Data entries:
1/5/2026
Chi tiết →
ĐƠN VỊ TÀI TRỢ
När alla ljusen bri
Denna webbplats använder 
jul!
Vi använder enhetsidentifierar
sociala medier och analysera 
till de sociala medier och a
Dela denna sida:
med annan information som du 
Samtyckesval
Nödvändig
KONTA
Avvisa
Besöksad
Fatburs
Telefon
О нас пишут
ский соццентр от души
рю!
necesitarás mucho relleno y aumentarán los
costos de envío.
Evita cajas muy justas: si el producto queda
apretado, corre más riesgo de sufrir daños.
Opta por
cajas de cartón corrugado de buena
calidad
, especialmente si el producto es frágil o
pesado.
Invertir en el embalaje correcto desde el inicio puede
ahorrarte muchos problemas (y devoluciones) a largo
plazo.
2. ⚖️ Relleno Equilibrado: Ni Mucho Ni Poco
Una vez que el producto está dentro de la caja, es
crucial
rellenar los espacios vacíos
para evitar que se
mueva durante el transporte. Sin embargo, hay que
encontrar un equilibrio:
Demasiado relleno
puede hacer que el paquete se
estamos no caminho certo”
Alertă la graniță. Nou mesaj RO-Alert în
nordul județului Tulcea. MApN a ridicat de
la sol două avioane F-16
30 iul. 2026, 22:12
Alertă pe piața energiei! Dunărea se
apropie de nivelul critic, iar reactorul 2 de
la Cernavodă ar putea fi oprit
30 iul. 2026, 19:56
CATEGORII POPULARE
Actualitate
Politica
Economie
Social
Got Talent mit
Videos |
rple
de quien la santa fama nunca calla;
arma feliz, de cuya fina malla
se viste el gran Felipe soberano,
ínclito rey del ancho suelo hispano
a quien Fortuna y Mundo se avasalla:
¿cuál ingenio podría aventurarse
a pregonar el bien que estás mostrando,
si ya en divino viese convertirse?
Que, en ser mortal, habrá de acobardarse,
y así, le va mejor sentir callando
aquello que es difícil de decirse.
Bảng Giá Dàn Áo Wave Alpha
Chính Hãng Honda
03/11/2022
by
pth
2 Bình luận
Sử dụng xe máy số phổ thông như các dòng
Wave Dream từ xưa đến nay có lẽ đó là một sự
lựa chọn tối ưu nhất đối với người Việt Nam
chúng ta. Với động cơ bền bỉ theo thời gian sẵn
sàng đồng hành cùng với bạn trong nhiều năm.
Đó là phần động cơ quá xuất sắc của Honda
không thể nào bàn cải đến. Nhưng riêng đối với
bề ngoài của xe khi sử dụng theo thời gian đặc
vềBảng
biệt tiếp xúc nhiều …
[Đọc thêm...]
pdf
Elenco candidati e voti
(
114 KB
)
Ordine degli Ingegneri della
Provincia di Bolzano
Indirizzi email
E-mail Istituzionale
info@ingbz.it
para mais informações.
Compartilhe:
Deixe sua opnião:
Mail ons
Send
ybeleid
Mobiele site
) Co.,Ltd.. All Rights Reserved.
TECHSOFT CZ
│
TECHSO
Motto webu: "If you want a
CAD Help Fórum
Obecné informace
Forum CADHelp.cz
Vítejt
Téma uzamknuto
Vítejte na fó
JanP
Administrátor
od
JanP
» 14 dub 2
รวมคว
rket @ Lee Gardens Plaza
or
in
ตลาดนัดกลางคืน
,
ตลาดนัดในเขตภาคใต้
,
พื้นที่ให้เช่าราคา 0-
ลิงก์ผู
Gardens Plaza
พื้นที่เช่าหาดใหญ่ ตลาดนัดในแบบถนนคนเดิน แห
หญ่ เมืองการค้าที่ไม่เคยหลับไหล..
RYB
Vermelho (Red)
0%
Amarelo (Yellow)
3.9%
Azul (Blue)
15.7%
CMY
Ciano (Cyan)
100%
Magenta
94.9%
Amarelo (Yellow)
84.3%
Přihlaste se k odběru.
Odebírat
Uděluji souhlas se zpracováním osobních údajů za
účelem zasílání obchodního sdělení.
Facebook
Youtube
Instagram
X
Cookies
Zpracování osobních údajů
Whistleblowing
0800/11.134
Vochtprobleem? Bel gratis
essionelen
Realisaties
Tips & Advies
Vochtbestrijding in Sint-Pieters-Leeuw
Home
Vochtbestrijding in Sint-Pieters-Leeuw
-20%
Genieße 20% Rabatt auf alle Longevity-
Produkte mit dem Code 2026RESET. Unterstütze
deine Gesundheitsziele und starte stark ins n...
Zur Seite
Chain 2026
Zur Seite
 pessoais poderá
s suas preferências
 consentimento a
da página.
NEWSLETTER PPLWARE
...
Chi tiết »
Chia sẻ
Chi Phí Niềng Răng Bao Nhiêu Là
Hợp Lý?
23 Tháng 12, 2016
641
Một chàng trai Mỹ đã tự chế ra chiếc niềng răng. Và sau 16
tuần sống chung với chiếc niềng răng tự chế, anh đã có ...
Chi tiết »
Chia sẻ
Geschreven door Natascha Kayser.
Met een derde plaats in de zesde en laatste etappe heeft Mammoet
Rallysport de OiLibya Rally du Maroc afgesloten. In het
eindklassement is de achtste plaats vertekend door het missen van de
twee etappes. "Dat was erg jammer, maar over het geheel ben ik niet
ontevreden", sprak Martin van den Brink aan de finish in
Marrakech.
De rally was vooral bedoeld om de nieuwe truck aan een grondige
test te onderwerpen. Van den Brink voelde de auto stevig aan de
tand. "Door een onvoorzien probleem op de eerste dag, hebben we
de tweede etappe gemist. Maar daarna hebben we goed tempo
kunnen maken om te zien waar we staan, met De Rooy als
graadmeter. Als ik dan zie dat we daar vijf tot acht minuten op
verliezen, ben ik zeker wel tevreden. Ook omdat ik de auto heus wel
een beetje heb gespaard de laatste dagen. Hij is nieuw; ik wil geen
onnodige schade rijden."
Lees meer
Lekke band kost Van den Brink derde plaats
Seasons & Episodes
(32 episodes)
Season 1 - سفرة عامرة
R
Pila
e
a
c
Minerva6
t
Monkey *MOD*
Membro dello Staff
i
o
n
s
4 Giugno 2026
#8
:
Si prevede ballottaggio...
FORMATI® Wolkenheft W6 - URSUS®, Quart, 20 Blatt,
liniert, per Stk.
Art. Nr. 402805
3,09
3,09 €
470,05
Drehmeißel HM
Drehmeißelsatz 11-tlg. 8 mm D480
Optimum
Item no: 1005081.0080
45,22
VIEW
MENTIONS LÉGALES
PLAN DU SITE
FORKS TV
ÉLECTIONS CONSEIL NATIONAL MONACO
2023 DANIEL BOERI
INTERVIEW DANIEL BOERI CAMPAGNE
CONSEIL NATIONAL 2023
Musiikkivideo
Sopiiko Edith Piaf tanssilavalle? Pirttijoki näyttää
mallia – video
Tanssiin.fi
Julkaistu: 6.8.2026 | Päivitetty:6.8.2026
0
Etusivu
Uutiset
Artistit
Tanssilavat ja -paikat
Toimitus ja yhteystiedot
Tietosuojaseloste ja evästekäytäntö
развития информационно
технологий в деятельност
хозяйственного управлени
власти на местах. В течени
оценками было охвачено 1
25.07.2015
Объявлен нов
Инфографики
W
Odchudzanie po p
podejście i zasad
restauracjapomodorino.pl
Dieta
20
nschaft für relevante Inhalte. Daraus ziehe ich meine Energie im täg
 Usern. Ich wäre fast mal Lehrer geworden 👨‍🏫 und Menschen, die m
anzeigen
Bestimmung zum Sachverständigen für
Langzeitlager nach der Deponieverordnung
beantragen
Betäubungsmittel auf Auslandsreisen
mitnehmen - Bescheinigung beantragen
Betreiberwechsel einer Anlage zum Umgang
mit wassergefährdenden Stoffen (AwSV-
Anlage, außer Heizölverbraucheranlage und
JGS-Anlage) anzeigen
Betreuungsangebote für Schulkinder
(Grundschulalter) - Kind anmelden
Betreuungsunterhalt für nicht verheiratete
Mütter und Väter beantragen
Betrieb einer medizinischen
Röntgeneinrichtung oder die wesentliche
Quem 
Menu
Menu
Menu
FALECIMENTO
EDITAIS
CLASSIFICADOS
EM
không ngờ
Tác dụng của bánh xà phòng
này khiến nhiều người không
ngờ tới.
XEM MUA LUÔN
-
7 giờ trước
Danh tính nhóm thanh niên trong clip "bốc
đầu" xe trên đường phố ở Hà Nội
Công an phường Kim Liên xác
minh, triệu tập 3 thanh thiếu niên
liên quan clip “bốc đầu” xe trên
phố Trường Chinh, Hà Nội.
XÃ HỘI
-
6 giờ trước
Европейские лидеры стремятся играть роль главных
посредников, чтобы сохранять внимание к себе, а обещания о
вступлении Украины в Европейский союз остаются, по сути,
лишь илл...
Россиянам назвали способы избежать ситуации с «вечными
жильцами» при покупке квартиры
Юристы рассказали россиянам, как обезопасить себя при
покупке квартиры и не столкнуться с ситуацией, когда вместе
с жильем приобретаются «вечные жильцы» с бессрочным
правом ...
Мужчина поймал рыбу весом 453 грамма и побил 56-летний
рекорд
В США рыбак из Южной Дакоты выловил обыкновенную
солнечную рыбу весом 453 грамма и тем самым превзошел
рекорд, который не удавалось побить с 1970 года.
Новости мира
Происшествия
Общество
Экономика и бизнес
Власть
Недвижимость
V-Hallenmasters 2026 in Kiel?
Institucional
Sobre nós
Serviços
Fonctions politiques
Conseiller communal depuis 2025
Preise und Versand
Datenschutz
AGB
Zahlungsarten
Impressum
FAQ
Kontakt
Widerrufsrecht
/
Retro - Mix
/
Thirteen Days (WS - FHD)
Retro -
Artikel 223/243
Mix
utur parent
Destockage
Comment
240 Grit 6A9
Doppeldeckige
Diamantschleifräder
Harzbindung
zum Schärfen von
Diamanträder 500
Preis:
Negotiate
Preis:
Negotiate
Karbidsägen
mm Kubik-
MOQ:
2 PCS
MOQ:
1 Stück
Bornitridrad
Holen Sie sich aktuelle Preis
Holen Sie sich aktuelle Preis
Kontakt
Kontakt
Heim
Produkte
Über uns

Work order:
Return a word-for-word copy of the lines above from the one holding "chúng ta. Với" through the one holding "Genieße 20% Rabatt", with both of them included and nothing besides.

Result for this task:
chúng ta. Với động cơ bền bỉ theo thời gian sẵn
sàng đồng hành cùng với bạn trong nhiều năm.
Đó là phần động cơ quá xuất sắc của Honda
không thể nào bàn cải đến. Nhưng riêng đối với
bề ngoài của xe khi sử dụng theo thời gian đặc
vềBảng
biệt tiếp xúc nhiều …
[Đọc thêm...]
pdf
Elenco candidati e voti
(
114 KB
)
Ordine degli Ingegneri della
Provincia di Bolzano
Indirizzi email
E-mail Istituzionale
info@ingbz.it
para mais informações.
Compartilhe:
Deixe sua opnião:
Mail ons
Send
ybeleid
Mobiele site
) Co.,Ltd.. All Rights Reserved.
TECHSOFT CZ
│
TECHSO
Motto webu: "If you want a
CAD Help Fórum
Obecné informace
Forum CADHelp.cz
Vítejt
Téma uzamknuto
Vítejte na fó
JanP
Administrátor
od
JanP
» 14 dub 2
รวมคว
rket @ Lee Gardens Plaza
or
in
ตลาดนัดกลางคืน
,
ตลาดนัดในเขตภาคใต้
,
พื้นที่ให้เช่าราคา 0-
ลิงก์ผู
Gardens Plaza
พื้นที่เช่าหาดใหญ่ ตลาดนัดในแบบถนนคนเดิน แห
หญ่ เมืองการค้าที่ไม่เคยหลับไหล..
RYB
Vermelho (Red)
0%
Amarelo (Yellow)
3.9%
Azul (Blue)
15.7%
CMY
Ciano (Cyan)
100%
Magenta
94.9%
Amarelo (Yellow)
84.3%
Přihlaste se k odběru.
Odebírat
Uděluji souhlas se zpracováním osobních údajů za
účelem zasílání obchodního sdělení.
Facebook
Youtube
Instagram
X
Cookies
Zpracování osobních údajů
Whistleblowing
0800/11.134
Vochtprobleem? Bel gratis
essionelen
Realisaties
Tips & Advies
Vochtbestrijding in Sint-Pieters-Leeuw
Home
Vochtbestrijding in Sint-Pieters-Leeuw
-20%
Genieße 20% Rabatt auf alle Longevity-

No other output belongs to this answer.